## Exercise data
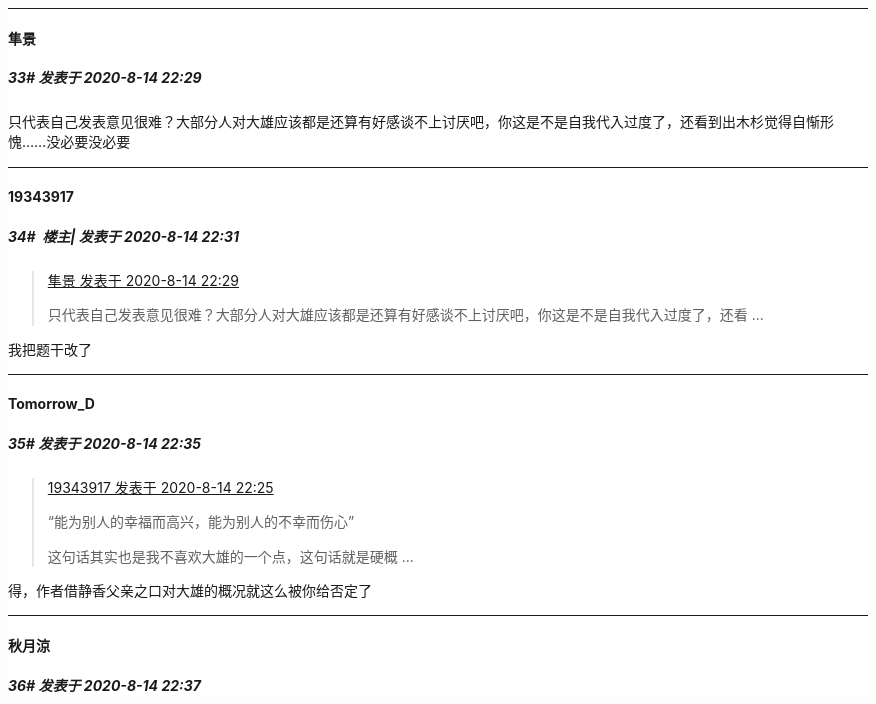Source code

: 





*****

####  隼景  
##### 33#       发表于 2020-8-14 22:29




只代表自己发表意见很难？大部分人对大雄应该都是还算有好感谈不上讨厌吧，你这是不是自我代入过度了，还看到出木杉觉得自惭形愧……没必要没必要







*****

####  19343917  
##### 34#         楼主| 发表于 2020-8-14 22:31



<blockquote><a href="httphttps://bbs.saraba1st.com/2b/forum.php?mod=redirect&amp;goto=findpost&amp;pid=48433699&amp;ptid=1954743" target="_blank">隼景 发表于 2020-8-14 22:29</a>

只代表自己发表意见很难？大部分人对大雄应该都是还算有好感谈不上讨厌吧，你这是不是自我代入过度了，还看 ...</blockquote>
我把题干改了







*****

####  Tomorrow_D  
##### 35#       发表于 2020-8-14 22:35



<blockquote><a href="httphttps://bbs.saraba1st.com/2b/forum.php?mod=redirect&amp;goto=findpost&amp;pid=48433662&amp;ptid=1954743" target="_blank">19343917 发表于 2020-8-14 22:25</a>

“能为别人的幸福而高兴，能为别人的不幸而伤心”


这句话其实也是我不喜欢大雄的一个点，这句话就是硬概 ...</blockquote>
得，作者借静香父亲之口对大雄的概况就这么被你给否定了







*****

####  秋月涼  
##### 36#       发表于 2020-8-14 22:37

## What the exercise asks
All lines that contain the word "只代表自己发表意见很难" must be copied from the records above.

## Response
只代表自己发表意见很难？大部分人对大雄应该都是还算有好感谈不上讨厌吧，你这是不是自我代入过度了，还看到出木杉觉得自惭形愧……没必要没必要
只代表自己发表意见很难？大部分人对大雄应该都是还算有好感谈不上讨厌吧，你这是不是自我代入过度了，还看 ...</blockquote>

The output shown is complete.